TASK ITEM: Restate the records below exactly. Pictures are not part of the copy.

*** DATA EXCERPTS Section Begins ***

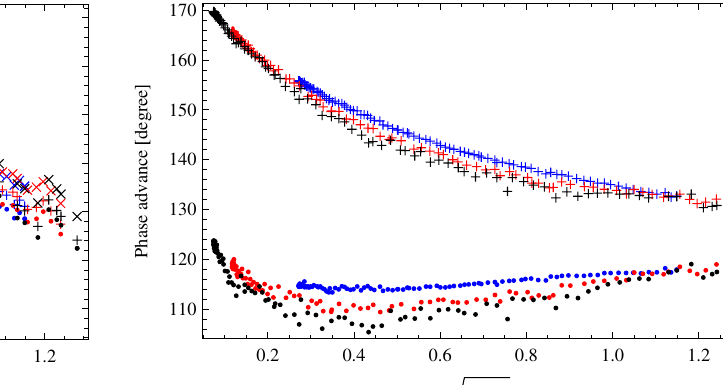
FIG. 8. Phase advances within an optimal dipole for AME ( (cid:2) ), TME ( þ ), and EME ( (cid:7) ) under 2 (blue), 4 (red), and 6 (black) times higher peak field. The corresponding phase advances for the reference uniform dipole are 157 (cid:6) , 151 (cid:6) , and 150 (cid:6) , respectively.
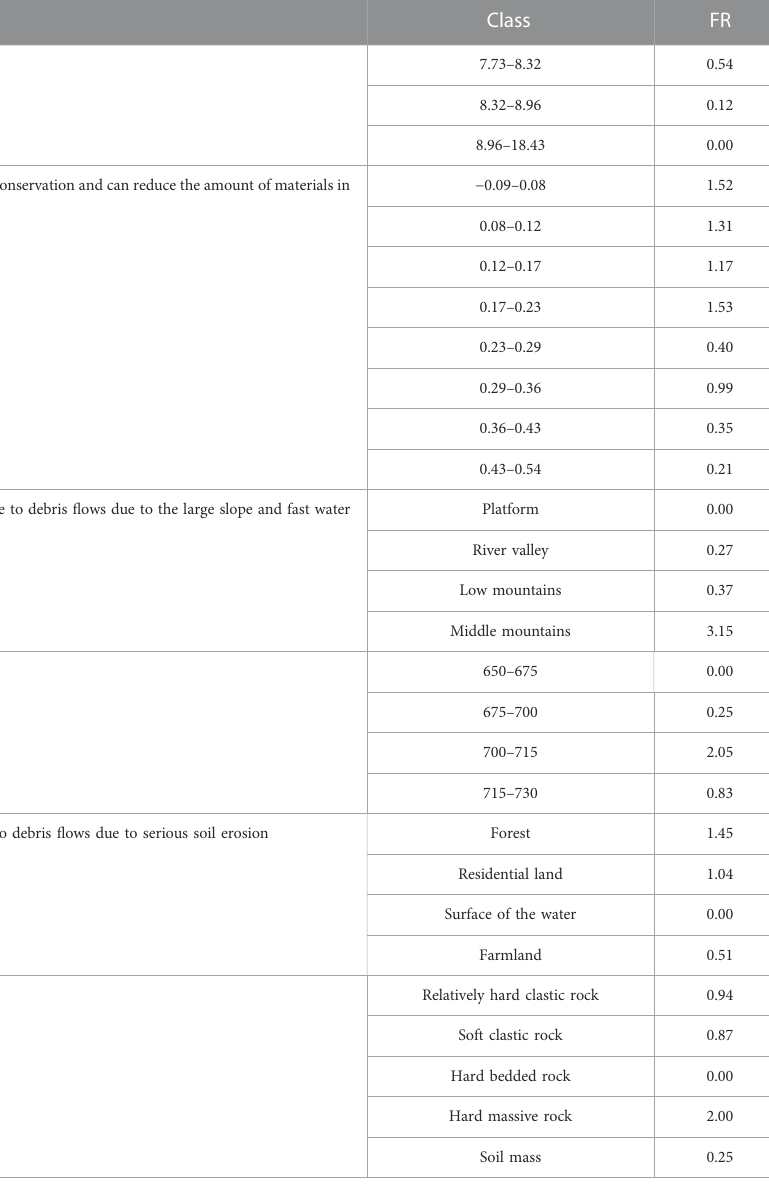
The NDVI re fl ectsvegetation coverage. High vegetation coverage is conducive tosoiland water conservation and can reduce theamount of materials in debris fl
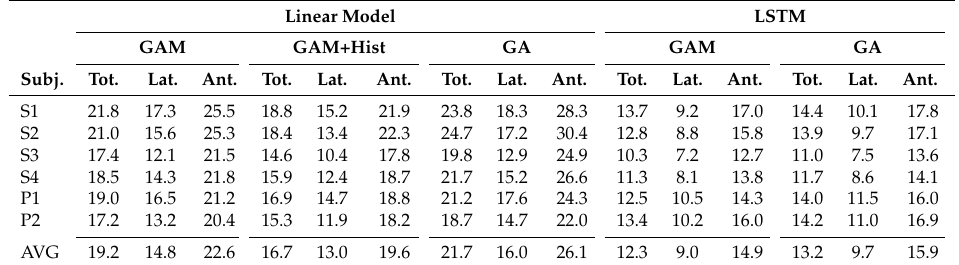
Table 3. Intra-subject test RMS error [mm] for various input data. The total RMS error (Tot.) is split between the lateral (Lat.) and anterior (Ant.) components. Columns ‘GAM’ label models with the full input of gyroscope, accelerometer, and magnetometer data from all IMUs. Column ‘GAM+hist’ additionally includes the most recent 0.1s IMU data in the input. Note, that the inclusion of ‘history’ in the input to linear model results in significant improvement in the RMS error. Linear Model LSTM GAM GAM+Hist GA GAM GA Subj. Tot. Lat. Ant. Tot. Lat. Ant. Tot. Lat. Ant. Tot. Lat. Ant. Tot. Lat. Ant.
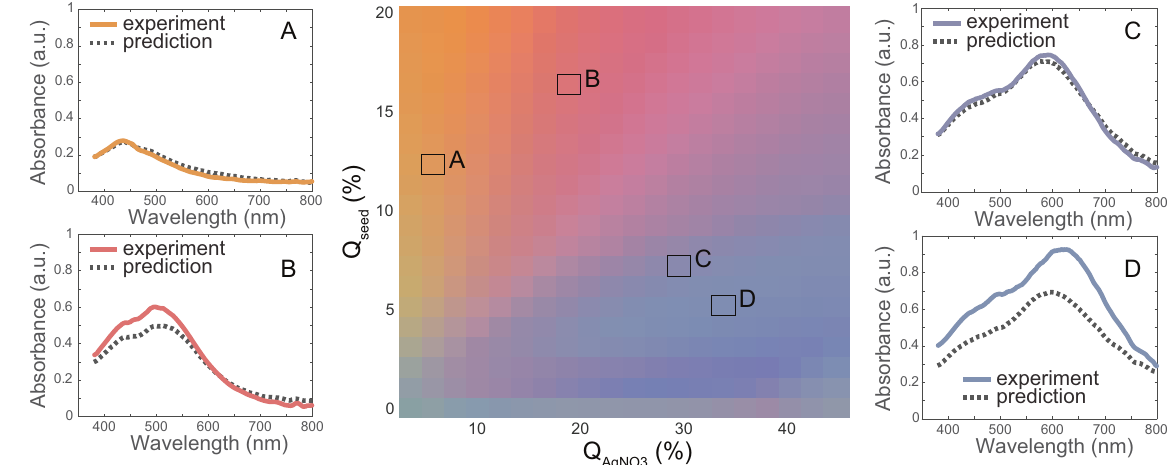
Fig. 5 Knowledge extraction on the silver nanoprism synthesis. Map of the AgNPs colours predicted by the DNN teacher in the { Q AgNO space, for a fi xed value Q PVA = 16%, Q TSC = 6.5% and Q total = 850 µL/min, corresponding to the conditions of the DNN best performance in run 8. Predicted spectra (dotted grey line) were extracted in four regions of the space ( A , B , C , and D ) and compared to experimental spectra (plain coloured line) obtained for similar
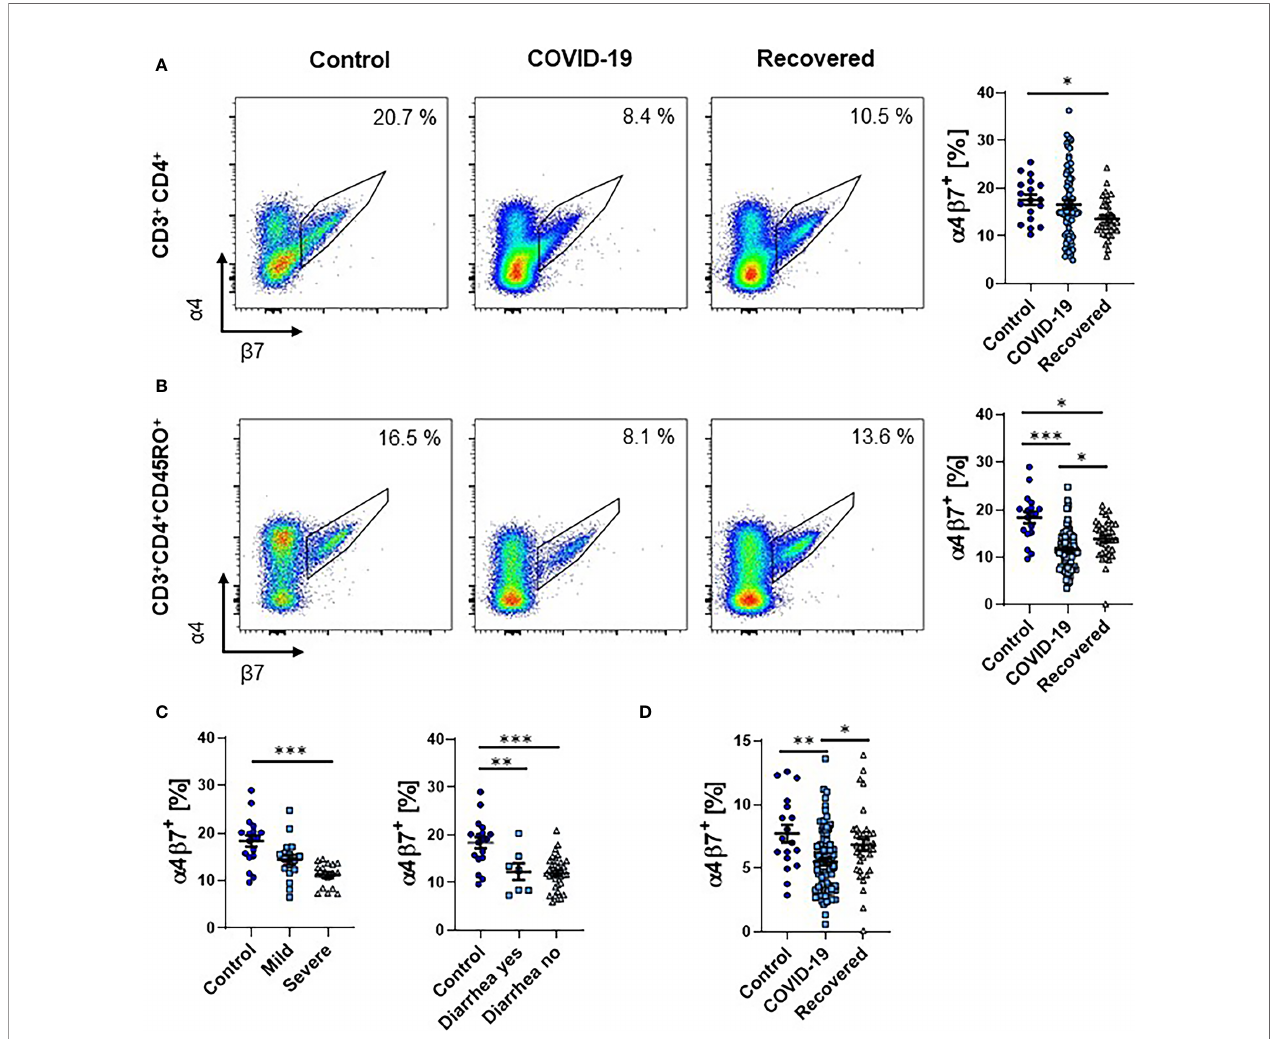
FIGURE 1 | Frequency of a 4 + b 7 + T cells during COVID-19. (A, B) Representative (left) and quantitative (right) fl ow cytometry of the frequency of a 4 b 7 integrin- expressing CD3 + CD4 + T cells (A) and CD3 + CD4 + CD45RO + memory T cells (B) . (C) Quantitative fl ow cytometry of the frequency of a 4 b 7 integrin-expressing CD3 + CD4 + CD45RO + memory T cells in COVID-19 patients with mild or severe disease course (left) and with or without diarrhea (right) compared to healthy controls. (D) Quantitative fl ow cytometry of the frequency of a 4 b 7 integrin-expressing CD3 + CD4 + CD45RO + memory T cells expressed as frequency of CD3 + CD4 + T cells. Each symbol represents an individual subject, n = 7 - 80 per group. *p < 0.05, **p < 0.01, ***p <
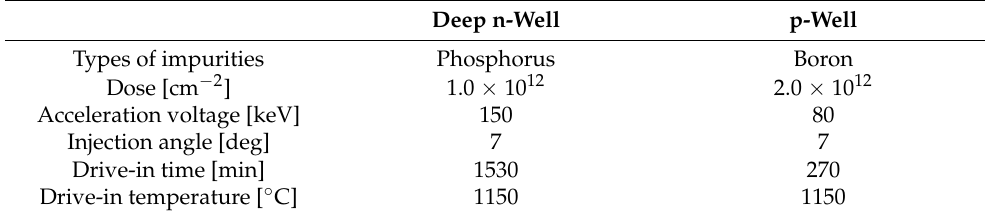
Table 1. Ion implantation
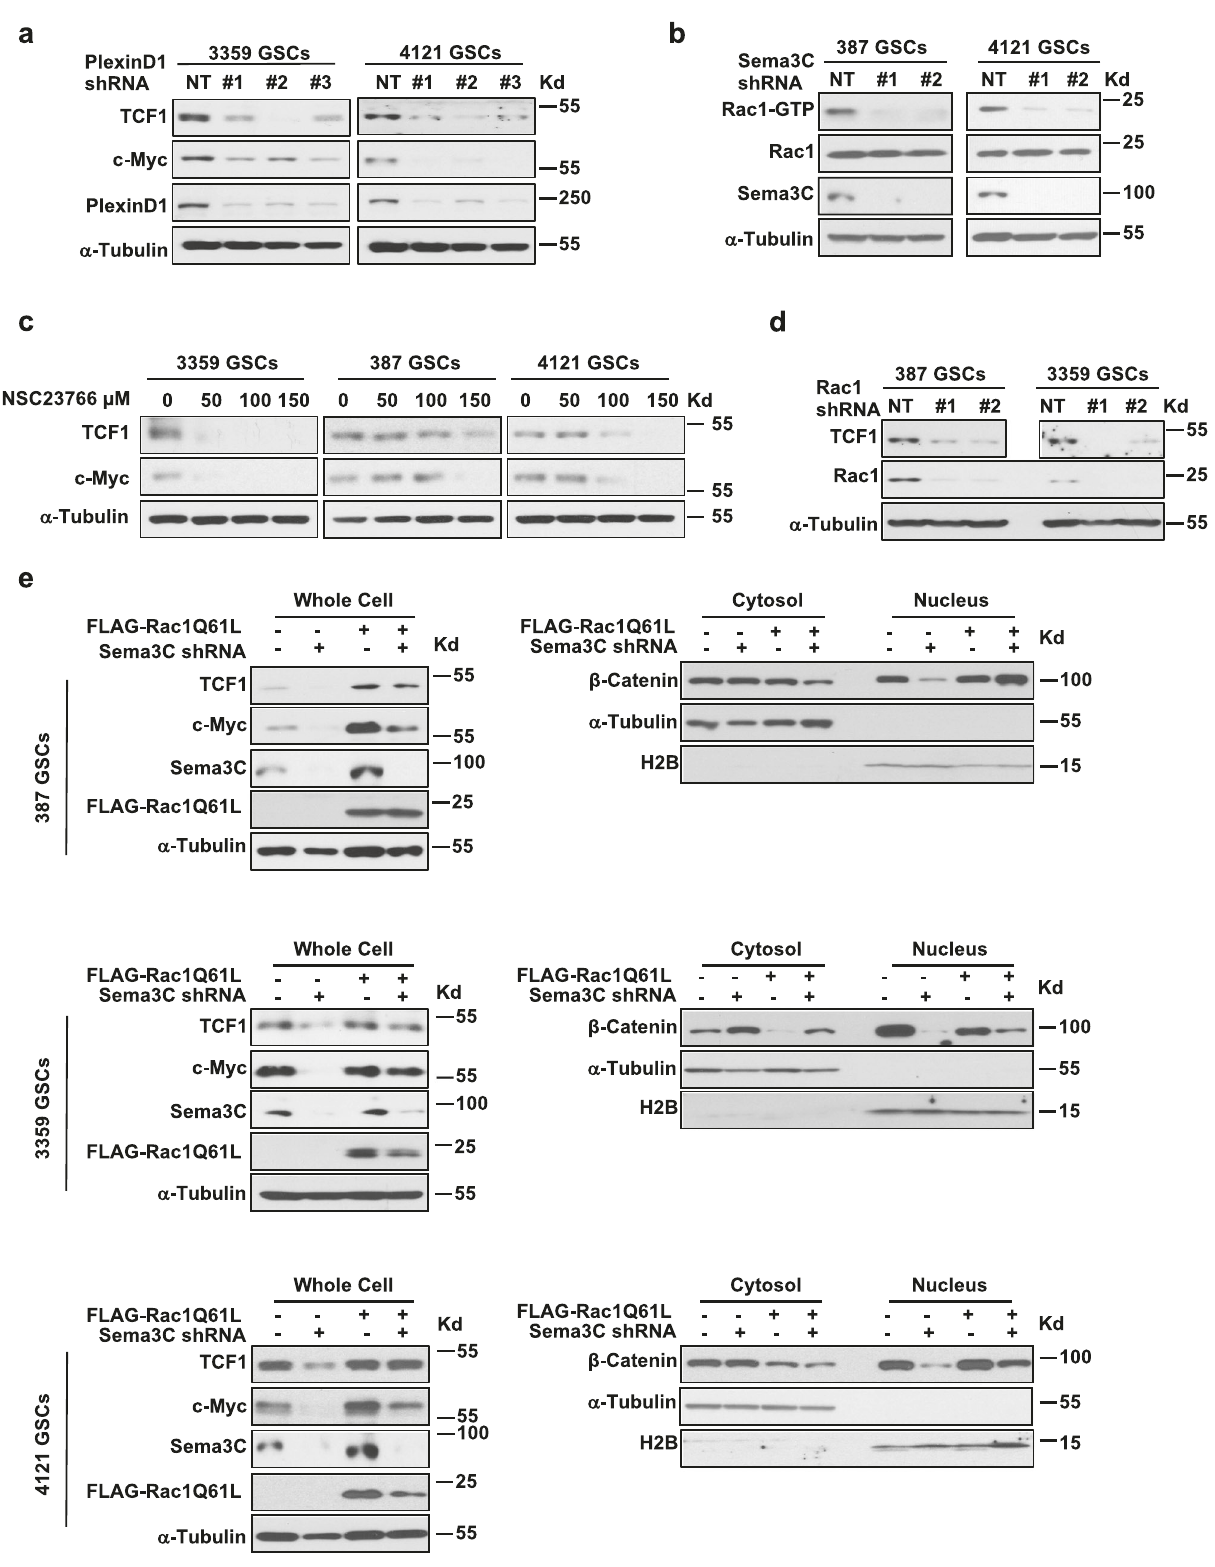
Fig. 5 | Sema3C induces nuclear β -catenin shuttling via Rac1 activation. a Western blots of TCF1 and c-Myc proteins after PlexinD1 knockdown in GSCs. b WesternblotsofRac1-GTPandRac1afterSema3CknockdowninGSCs. c Western blots of TCF1 and c-Myc in NSC23766-treated GSCs. d Western blots of TCF1 after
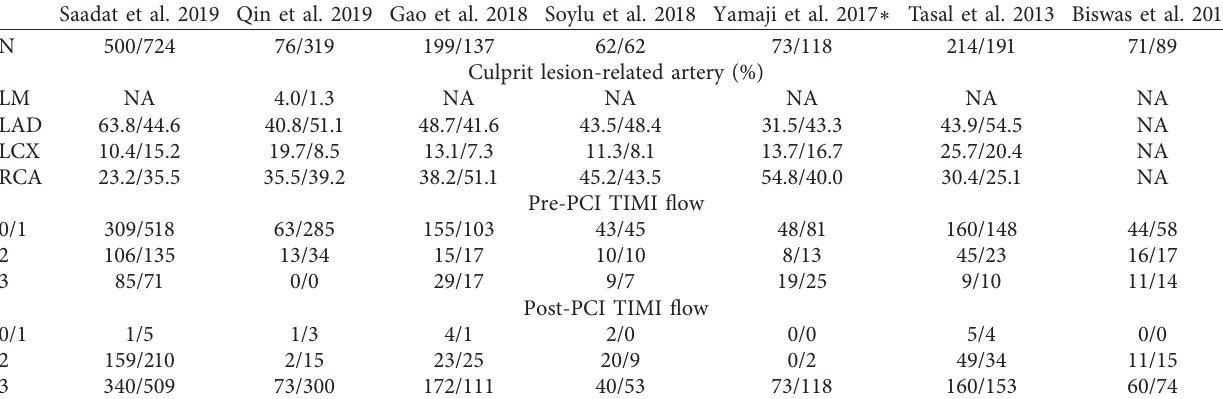
Table 2: Procedural characteristics of studies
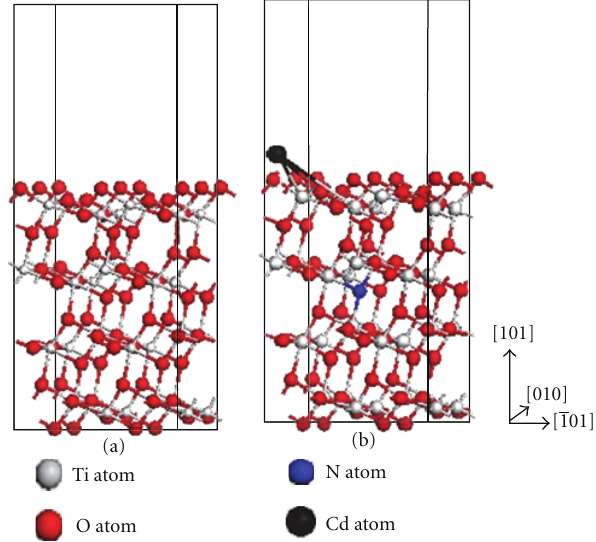
Figure 6: The model of supercells: (a) Ti 32 O 64 , (b) Ti 32 CdO 63 N.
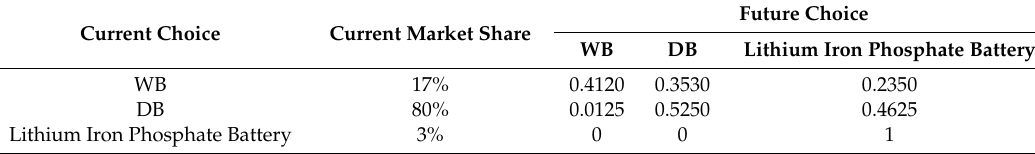
Table 3. Probability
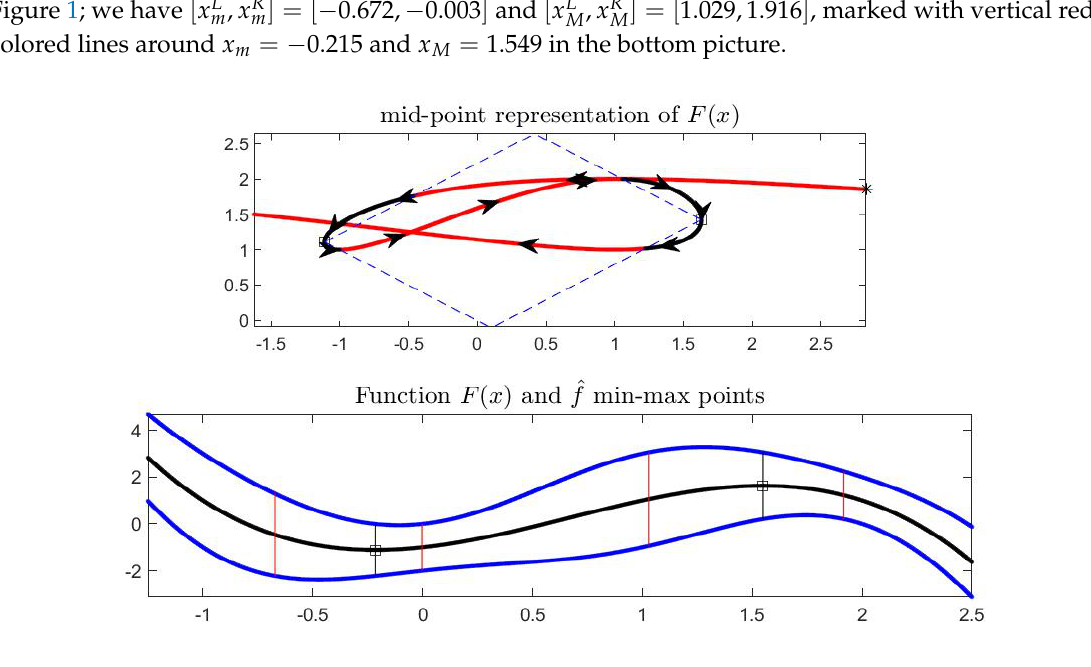
Figure 1. Local min and max points of F ( x ) in Example 1; function (cid:98) f ( x ) has a minimum point at x m = − 0.215 and a maximum at x M = 1.549. Black colored intervals in midpoint representation ( top picture ) are not dominated by F ( x m ) = ( − 1.113;1.110 ) for the local min and are not dominated by F ( x M ) = ( 1.631;1.424 ) for the local max. They correspond to the domain subintervals [ − 0.672, − 0.003 ] and [ 1.029,1.916 ] delimited by vertical red lines in the bottom picture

*** DATA EXCERPTS Section Ends ***

TASK RESULT:
FIG. 8. Phase advances within an optimal dipole for AME ( (cid:2) ), TME ( þ ), and EME ( (cid:7) ) under 2 (blue), 4 (red), and 6 (black) times higher peak field. The corresponding phase advances for the reference uniform dipole are 157 (cid:6) , 151 (cid:6) , and 150 (cid:6) , respectively.
The NDVI re fl ectsvegetation coverage. High vegetation coverage is conducive tosoiland water conservation and can reduce theamount of materials in debris fl
Table 3. Intra-subject test RMS error [mm] for various input data. The total RMS error (Tot.) is split between the lateral (Lat.) and anterior (Ant.) components. Columns ‘GAM’ label models with the full input of gyroscope, accelerometer, and magnetometer data from all IMUs. Column ‘GAM+hist’ additionally includes the most recent 0.1s IMU data in the input. Note, that the inclusion of ‘history’ in the input to linear model results in significant improvement in the RMS error. Linear Model LSTM GAM GAM+Hist GA GAM GA Subj. Tot. Lat. Ant. Tot. Lat. Ant. Tot. Lat. Ant. Tot. Lat. Ant. Tot. Lat. Ant.
Fig. 5 Knowledge extraction on the silver nanoprism synthesis. Map of the AgNPs colours predicted by the DNN teacher in the { Q AgNO space, for a fi xed value Q PVA = 16%, Q TSC = 6.5% and Q total = 850 µL/min, corresponding to the conditions of the DNN best performance in run 8. Predicted spectra (dotted grey line) were extracted in four regions of the space ( A , B , C , and D ) and compared to experimental spectra (plain coloured line) obtained for similar
FIGURE 1 | Frequency of a 4 + b 7 + T cells during COVID-19. (A, B) Representative (left) and quantitative (right) fl ow cytometry of the frequency of a 4 b 7 integrin- expressing CD3 + CD4 + T cells (A) and CD3 + CD4 + CD45RO + memory T cells (B) . (C) Quantitative fl ow cytometry of the frequency of a 4 b 7 integrin-expressing CD3 + CD4 + CD45RO + memory T cells in COVID-19 patients with mild or severe disease course (left) and with or without diarrhea (right) compared to healthy controls. (D) Quantitative fl ow cytometry of the frequency of a 4 b 7 integrin-expressing CD3 + CD4 + CD45RO + memory T cells expressed as frequency of CD3 + CD4 + T cells. Each symbol represents an individual subject, n = 7 - 80 per group. *p < 0.05, **p < 0.01, ***p <
Table 1. Ion implantation
Fig. 5 | Sema3C induces nuclear β -catenin shuttling via Rac1 activation. a Western blots of TCF1 and c-Myc proteins after PlexinD1 knockdown in GSCs. b WesternblotsofRac1-GTPandRac1afterSema3CknockdowninGSCs. c Western blots of TCF1 and c-Myc in NSC23766-treated GSCs. d Western blots of TCF1 after
Table 2: Procedural characteristics of studies
Figure 6: The model of supercells: (a) Ti 32 O 64 , (b) Ti 32 CdO 63 N.
Table 3. Probability
Figure 1. Local min and max points of F ( x ) in Example 1; function (cid:98) f ( x ) has a minimum point at x m = − 0.215 and a maximum at x M = 1.549. Black colored intervals in midpoint representation ( top picture ) are not dominated by F ( x m ) = ( − 1.113;1.110 ) for the local min and are not dominated by F ( x M ) = ( 1.631;1.424 ) for the local max. They correspond to the domain subintervals [ − 0.672, − 0.003 ] and [ 1.029,1.916 ] delimited by vertical red lines in the bottom picture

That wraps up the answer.